For the past eight months my reality has been better than my dreams. It seemed real and everything was finally falling into place. But now to abruptly realise it was mostly, if not all a farce feels like a slap in the face.
I oscillate between being ok and panicking - neither good states to be honest. I just want the pain to stop. When things are too good to be true, it probably is.
12 June 2021
The pendulum swings so violently. I can barely understand it myself
instagram | jannelford
Petersham Nurseries
3 June 2021 - ok round two.
While there are some things I need to settle and slowly sort through, life is really wonderful right now.
A year ago, I couldn’t imagine being where I am now. I couldn’t be happier about some areas of my life. Things are working out beyond how I’d ever imagined - and for that I am thankful.
As for the rest, as life has proven to me repeatedly, it’ll all be alright.
7 June 2019
20 years from now will we remember the last lychee?
Hey I’ll give you a big hint - you won’t and neither will he.
For this moment in time
I remember why I love/hate re-visiting this space. Alright, hate is too strong a word. But it feels like I’m getting sucked into another portal. A portal of past-me. A parallel universe before I made brilliant or silly decisions, before what led to present-me today.
All the memories flood back. As I skim through.
I love reminiscing. The nostalgia. I could survive on that alone for days.

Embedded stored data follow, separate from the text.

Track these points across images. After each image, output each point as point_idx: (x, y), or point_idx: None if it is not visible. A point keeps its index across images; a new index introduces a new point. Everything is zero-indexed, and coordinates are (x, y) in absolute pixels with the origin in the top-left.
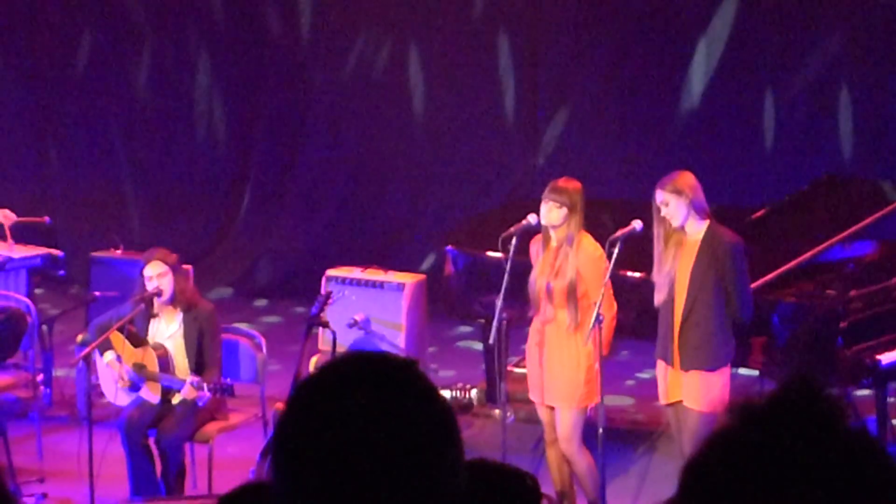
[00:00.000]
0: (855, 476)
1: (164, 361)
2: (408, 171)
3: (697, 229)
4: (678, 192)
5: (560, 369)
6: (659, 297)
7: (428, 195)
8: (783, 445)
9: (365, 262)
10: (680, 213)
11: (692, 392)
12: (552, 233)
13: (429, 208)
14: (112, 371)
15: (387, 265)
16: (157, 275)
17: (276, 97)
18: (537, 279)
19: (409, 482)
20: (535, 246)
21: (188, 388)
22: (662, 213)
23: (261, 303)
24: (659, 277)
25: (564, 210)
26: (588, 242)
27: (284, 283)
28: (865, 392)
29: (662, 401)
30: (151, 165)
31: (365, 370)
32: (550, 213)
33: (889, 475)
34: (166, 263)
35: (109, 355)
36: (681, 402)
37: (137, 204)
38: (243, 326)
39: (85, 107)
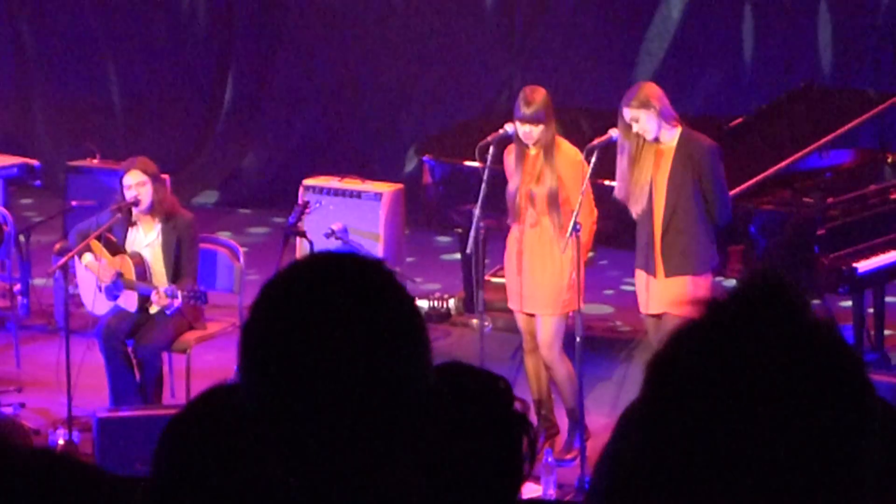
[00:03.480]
0: (816, 366)
1: (142, 270)
2: (387, 79)
3: (670, 137)
4: (646, 106)
5: (542, 276)
6: (636, 209)
7: (409, 103)
8: (746, 337)
9: (346, 171)
10: (652, 125)
11: (679, 298)
12: (529, 137)
13: (409, 116)
14: (91, 274)
15: (367, 173)
16: (136, 184)
17: (255, 5)
18: (519, 187)
19: (374, 380)
20: (510, 156)
21: (157, 296)
22: (634, 130)
23: (245, 212)
24: (629, 190)
25: (540, 126)
26: (567, 147)
27: (266, 191)
28: (848, 304)
29: (643, 311)
30: (130, 74)
31: (331, 269)
32: (530, 134)
33: (849, 365)
34: (146, 173)
35: (88, 257)
36: (664, 311)
37: (115, 113)
38: (224, 236)
39: (64, 13)
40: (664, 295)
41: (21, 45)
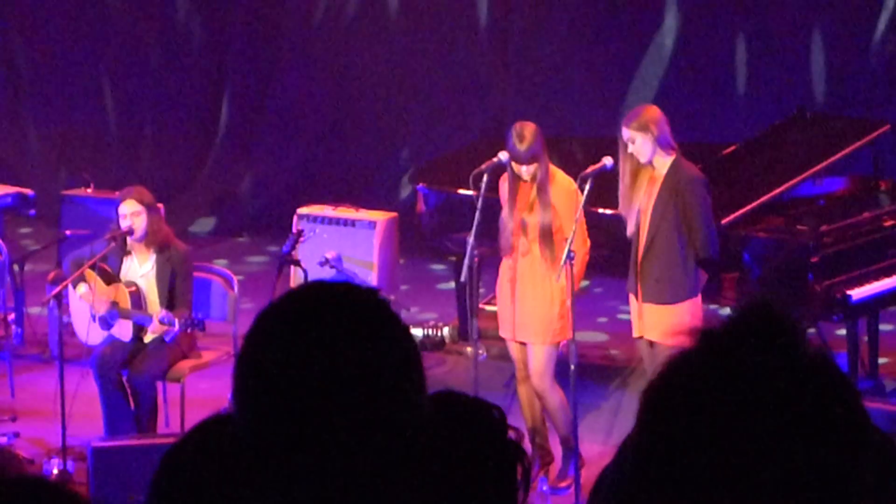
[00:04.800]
0: (811, 397)
1: (137, 298)
2: (382, 106)
3: (663, 164)
4: (644, 129)
5: (534, 305)
6: (628, 229)
7: (403, 130)
8: (741, 368)
9: (341, 198)
10: (646, 149)
11: (654, 325)
12: (525, 174)
13: (404, 143)
14: (86, 304)
15: (362, 200)
16: (131, 213)
17: (250, 32)
18: (512, 215)
19: (368, 409)
20: (505, 184)
21: (156, 324)
22: (629, 150)
23: (242, 240)
24: (627, 211)
25: (535, 163)
26: (561, 176)
27: (262, 219)
28: (842, 331)
29: (634, 334)
30: (125, 103)
31: (325, 298)
32: (528, 172)
33: (844, 395)
34: (142, 203)
35: (83, 288)
36: (647, 336)
37: (110, 141)
38: (220, 264)
39: (58, 41)
40: (645, 319)
41: (15, 72)
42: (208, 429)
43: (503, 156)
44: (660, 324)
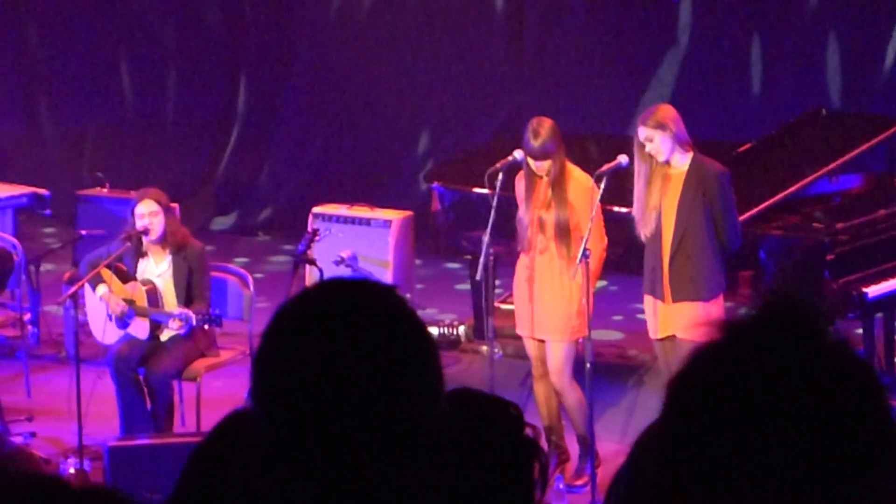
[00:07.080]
0: (836, 387)
1: (153, 296)
2: (397, 105)
3: (682, 161)
4: (661, 127)
5: (552, 302)
6: (645, 231)
7: (419, 129)
8: (766, 358)
9: (358, 196)
10: (665, 147)
11: (689, 322)
12: (539, 170)
13: (420, 142)
14: (105, 305)
15: (380, 197)
16: (148, 213)
17: (266, 30)
18: (529, 212)
19: (386, 405)
20: (521, 182)
21: (173, 322)
22: (647, 150)
23: (264, 239)
24: (643, 212)
25: (549, 159)
26: (578, 173)
27: (279, 218)
28: (858, 329)
29: (653, 336)
30: (141, 101)
31: (342, 295)
32: (543, 168)
33: (868, 384)
34: (159, 203)
35: (102, 288)
36: (673, 336)
37: (126, 141)
38: (240, 261)
39: (73, 40)
40: (673, 320)
41: (31, 70)
42: (235, 424)
43: (518, 154)
44: (694, 321)
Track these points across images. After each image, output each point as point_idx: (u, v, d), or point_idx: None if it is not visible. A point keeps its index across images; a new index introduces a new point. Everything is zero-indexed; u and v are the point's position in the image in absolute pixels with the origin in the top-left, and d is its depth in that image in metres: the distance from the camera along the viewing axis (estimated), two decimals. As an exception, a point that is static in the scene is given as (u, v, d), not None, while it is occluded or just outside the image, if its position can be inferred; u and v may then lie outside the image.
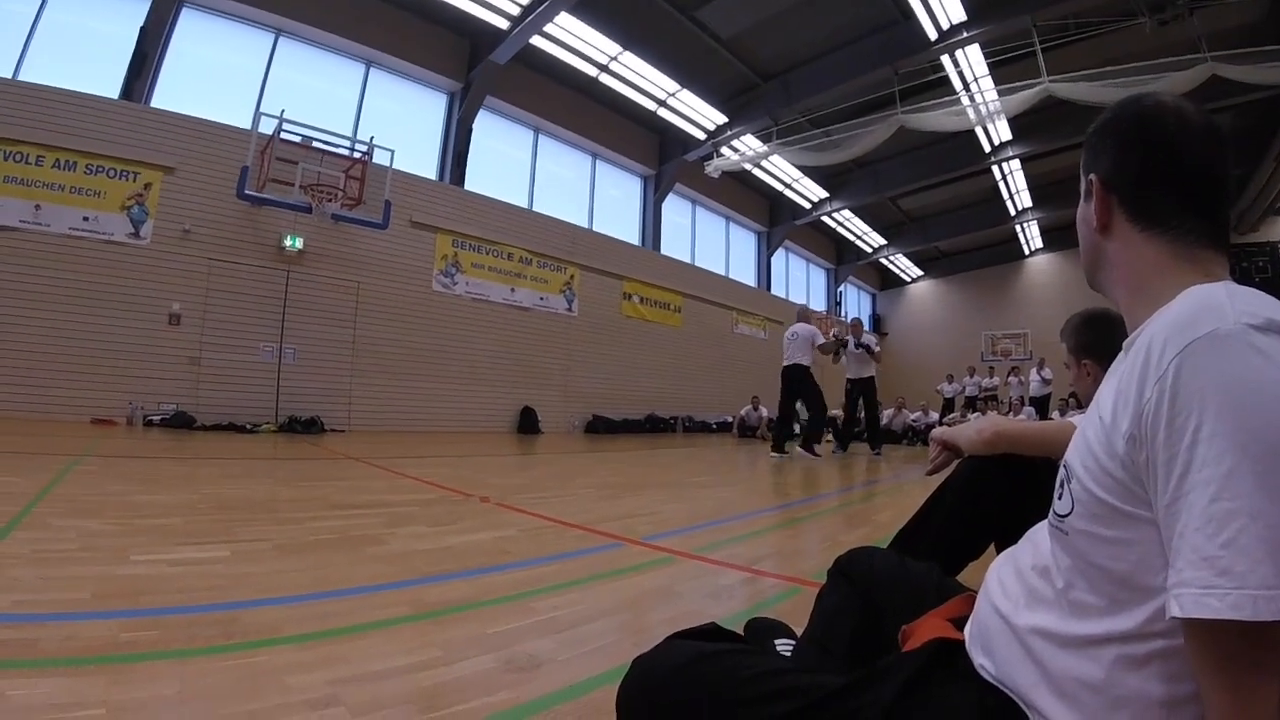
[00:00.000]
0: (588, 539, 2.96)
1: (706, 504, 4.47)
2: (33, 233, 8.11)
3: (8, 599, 1.70)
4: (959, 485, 1.76)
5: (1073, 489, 0.70)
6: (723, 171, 15.17)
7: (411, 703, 1.28)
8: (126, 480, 3.98)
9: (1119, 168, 0.79)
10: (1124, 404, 0.64)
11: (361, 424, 10.44)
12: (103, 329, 8.43)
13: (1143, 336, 0.66)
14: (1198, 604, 0.53)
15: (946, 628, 0.88)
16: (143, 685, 1.27)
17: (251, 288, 9.61)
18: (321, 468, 5.47)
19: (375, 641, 1.60)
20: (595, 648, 1.64)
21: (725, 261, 19.73)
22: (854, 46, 12.54)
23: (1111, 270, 0.82)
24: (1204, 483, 0.54)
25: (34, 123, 8.15)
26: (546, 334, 13.53)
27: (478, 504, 3.83)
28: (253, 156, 9.06)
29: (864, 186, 18.52)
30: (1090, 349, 1.90)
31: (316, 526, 2.91)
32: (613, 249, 15.24)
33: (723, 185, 17.35)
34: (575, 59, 12.49)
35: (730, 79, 14.02)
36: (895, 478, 6.67)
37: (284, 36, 10.67)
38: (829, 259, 24.60)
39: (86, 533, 2.49)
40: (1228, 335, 0.58)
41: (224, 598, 1.85)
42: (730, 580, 2.39)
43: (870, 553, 1.24)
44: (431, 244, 11.72)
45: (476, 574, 2.28)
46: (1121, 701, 0.62)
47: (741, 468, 7.38)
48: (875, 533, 3.48)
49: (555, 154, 14.95)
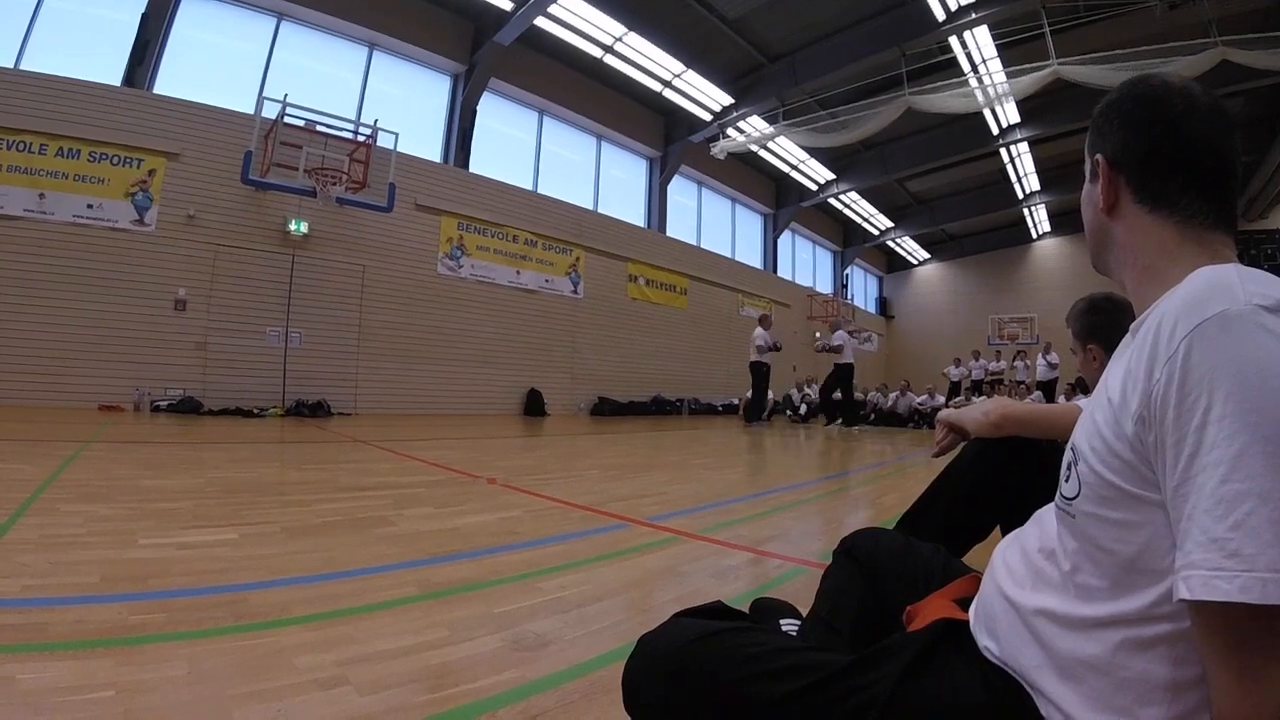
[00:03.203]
0: (594, 520, 2.97)
1: (712, 485, 4.48)
2: (37, 221, 8.11)
3: (17, 584, 1.71)
4: (965, 467, 1.76)
5: (1080, 471, 0.70)
6: (729, 153, 15.08)
7: (419, 682, 1.29)
8: (134, 465, 4.00)
9: (1125, 148, 0.78)
10: (1133, 385, 0.63)
11: (368, 407, 10.49)
12: (109, 316, 8.46)
13: (1151, 318, 0.65)
14: (1206, 586, 0.53)
15: (951, 608, 0.88)
16: (152, 667, 1.28)
17: (257, 272, 9.63)
18: (328, 451, 5.49)
19: (383, 622, 1.61)
20: (601, 627, 1.65)
21: (731, 244, 19.66)
22: (861, 27, 12.42)
23: (1118, 252, 0.81)
24: (1213, 464, 0.54)
25: (37, 112, 8.13)
26: (552, 316, 13.53)
27: (484, 485, 3.85)
28: (256, 141, 9.03)
29: (871, 168, 18.40)
30: (1096, 333, 1.90)
31: (324, 509, 2.93)
32: (618, 231, 15.20)
33: (729, 167, 17.27)
34: (580, 40, 12.43)
35: (736, 60, 13.91)
36: (900, 460, 6.67)
37: (286, 20, 10.61)
38: (836, 241, 24.50)
39: (95, 517, 2.50)
40: (1238, 316, 0.57)
41: (232, 580, 1.86)
42: (736, 561, 2.39)
43: (876, 534, 1.24)
44: (436, 227, 11.70)
45: (483, 554, 2.29)
46: (1127, 684, 0.62)
47: (747, 450, 7.38)
48: (881, 515, 3.49)
49: (560, 136, 14.88)
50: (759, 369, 11.52)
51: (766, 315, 11.94)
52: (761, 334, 11.47)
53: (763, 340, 11.39)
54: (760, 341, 11.41)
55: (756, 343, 11.45)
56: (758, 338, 11.47)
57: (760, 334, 11.49)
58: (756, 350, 11.44)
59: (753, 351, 11.52)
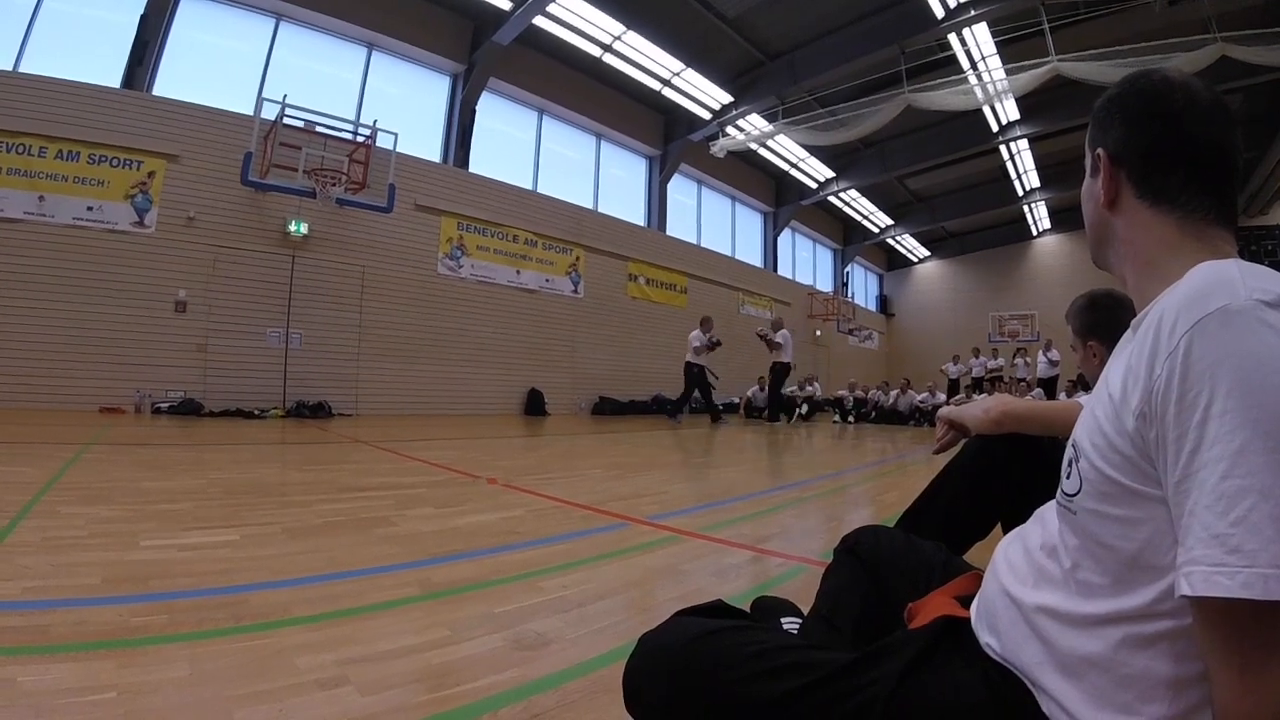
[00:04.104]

But the pain of some of them. Yikes.
I remember why I come back here.
Best lunch.
Just had the best lunch with Joanne, and she asked me this HUGE question that has left me thinking. Love these kind of sessions. <3
What was the question though??? Gosh my old cryptic posts coupled with a bad memory are most annoying.
3 June 2021
There was a long period of time I was so disciplined about journalling. I treasured my quiet time to recollect my thoughts, recount my day, and plan for what was ahead. With many exciting life developments happening, you’d think I’d be more motivated to record it all...
But these days I find myself out of step with routined acts I once found solace in. I wonder why I drifted so far. Some days just float by and I feel like a mere spectator watching from afar.
I hope this break will be a time of renewal. For me to find things that keep me grounded once more.
Perhaps I will use this space more. It has always been a place I fall back to. It is so familiar and one of the spaces that have been with me for the longest time.